BAŞKAN - Ek süre veriyorum Sayın Baluken, tamamlayınız.

Buyurunuz.

İDRİS BALUKEN (Diyarbakır) - Aralarında 4 yaşındaki, 5 yaşındaki 15 çocuğun da olduğu, kadınların ve yaşlıların olduğu, 200 insanın bulunduğu, sığındığı binalar iki gündür pervasız bir şekilde top atışına maruz kalmaktadır. Biraz sonra gensoru önergesinde de göstereceğim fotoğraflarda da görüleceği gibi, oradaki çocukların birçoğu şarapnel parçalarıyla maalesef, yaralanmışlardır. Tıpkı Cizre'de olduğu gibi, bu insanları kurtarma adına oluşturulması gereken bir yaşam koridoru, insani koridorla ilgili talebimize de bu saate kadar Diyarbakır Valiliği ve AKP Hükûmeti tarafından olumlu bir cevap verilmemiş dolayısıyla tıpkı Cizre'de olduğu gibi, bir vahşet tablosu bir kez daha Sur üzerinden bütün ülkenin gündemine sokulmak istenmektedir. Bu durumun kabul edilemez olduğunu, Sur'daki sağ olduğunu bildiğimiz, ağırlığı çocuklardan, kadınlardan ve yaşlılardan oluşan bu insanların hastaneye nakledilmesiyle ilgili sürecin bir an önce işletilmesi gerektiğini buradan bir kez daha Hükûmete hatırlatmak istiyorum.

(Mikrofon otomatik cihaz tarafından kapatıldı)

İDRİS BALUKEN (Diyarbakır) - Son bir hususla bağlayayım Sayın Başkan.

BAŞKAN - Buyurun Sayın Baluken.

İDRİS BALUKEN (Diyarbakır) - Diğer taraftan, Cizre'deki vahşet bodrumlarından çıkan 148 cenazenin otopsi işlemlerinde de gerek ulusal yasalardaki mevzuatlar gerek uluslararası Minnesota Protokolü'nün bütün hükümleri AKP Hükûmeti tarafından ayaklar altına alınmıştır. Otopsi ve teşhis işlemlerine çoğunlukla aileler, hekimler, avukatlar, bağımsız heyetler girememekte; cenazeler 6 ile dağıtılarak ailelerin, anaların tek tek, il il dolaşarak kendi çocuklarının cenazelerini tanıma yaklaşımı, "insanlık dışı, utanç" olarak niteleyeceğimiz tavır AKP Hükûmeti tarafından devreye konulmuştur.

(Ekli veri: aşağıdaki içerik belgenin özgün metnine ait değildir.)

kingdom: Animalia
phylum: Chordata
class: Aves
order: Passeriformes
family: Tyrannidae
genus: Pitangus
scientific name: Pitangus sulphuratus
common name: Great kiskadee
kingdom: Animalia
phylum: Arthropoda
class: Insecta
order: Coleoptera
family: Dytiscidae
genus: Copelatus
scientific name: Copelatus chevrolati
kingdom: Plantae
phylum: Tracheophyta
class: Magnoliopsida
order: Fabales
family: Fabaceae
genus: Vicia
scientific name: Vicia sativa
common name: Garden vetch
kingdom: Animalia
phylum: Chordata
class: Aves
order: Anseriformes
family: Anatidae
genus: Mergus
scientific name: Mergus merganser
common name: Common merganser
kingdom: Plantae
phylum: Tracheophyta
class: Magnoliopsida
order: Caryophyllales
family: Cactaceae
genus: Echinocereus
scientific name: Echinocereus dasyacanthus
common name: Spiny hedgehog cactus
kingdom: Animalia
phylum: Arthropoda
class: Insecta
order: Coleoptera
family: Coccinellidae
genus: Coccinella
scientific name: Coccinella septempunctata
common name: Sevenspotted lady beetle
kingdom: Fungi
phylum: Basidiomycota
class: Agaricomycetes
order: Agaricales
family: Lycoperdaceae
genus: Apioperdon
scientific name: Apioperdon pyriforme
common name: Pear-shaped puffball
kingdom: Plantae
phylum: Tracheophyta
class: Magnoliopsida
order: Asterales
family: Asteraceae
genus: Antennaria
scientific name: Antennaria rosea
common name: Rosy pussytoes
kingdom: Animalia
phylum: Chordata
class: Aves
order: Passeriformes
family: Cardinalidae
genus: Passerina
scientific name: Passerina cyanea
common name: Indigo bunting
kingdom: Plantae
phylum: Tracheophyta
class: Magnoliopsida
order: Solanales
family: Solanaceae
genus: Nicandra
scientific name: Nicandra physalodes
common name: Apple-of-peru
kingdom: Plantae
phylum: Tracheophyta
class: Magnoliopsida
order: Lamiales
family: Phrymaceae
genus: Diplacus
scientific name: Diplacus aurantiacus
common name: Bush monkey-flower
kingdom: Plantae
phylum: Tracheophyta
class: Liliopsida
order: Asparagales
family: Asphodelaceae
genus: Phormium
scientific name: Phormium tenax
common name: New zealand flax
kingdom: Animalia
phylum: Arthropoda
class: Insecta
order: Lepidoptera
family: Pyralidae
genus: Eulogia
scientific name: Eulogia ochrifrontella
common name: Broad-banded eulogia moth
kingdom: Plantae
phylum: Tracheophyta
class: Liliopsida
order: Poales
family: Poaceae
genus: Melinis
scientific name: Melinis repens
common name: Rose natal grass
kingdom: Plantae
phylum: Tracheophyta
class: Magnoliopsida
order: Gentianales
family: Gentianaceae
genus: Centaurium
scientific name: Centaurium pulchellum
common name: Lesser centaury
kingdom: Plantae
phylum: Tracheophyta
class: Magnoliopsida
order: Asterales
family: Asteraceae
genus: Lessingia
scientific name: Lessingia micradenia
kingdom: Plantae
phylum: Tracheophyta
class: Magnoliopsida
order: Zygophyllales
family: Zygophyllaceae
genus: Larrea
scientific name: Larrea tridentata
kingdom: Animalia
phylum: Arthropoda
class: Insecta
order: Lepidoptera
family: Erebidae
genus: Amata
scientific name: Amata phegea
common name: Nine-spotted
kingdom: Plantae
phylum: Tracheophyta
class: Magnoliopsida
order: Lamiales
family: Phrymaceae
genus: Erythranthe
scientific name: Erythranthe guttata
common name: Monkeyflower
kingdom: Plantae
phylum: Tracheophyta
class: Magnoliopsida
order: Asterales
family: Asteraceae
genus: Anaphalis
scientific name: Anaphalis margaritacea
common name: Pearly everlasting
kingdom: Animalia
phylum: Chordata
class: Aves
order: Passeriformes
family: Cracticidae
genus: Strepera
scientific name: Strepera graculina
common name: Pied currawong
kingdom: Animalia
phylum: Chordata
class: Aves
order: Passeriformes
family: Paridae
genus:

Yine, bugüne kadar yürüttüğümüz bütün görüşmelere rağmen, bu insanlık dışı tutumun devam ettiğini, bu tutumu kınadığımızı, bunun insanlık önünde, tarih önünde bir insanlık suçu olarak mutlaka yargılanacağını ifade ediyor, saygılar sunuyorum.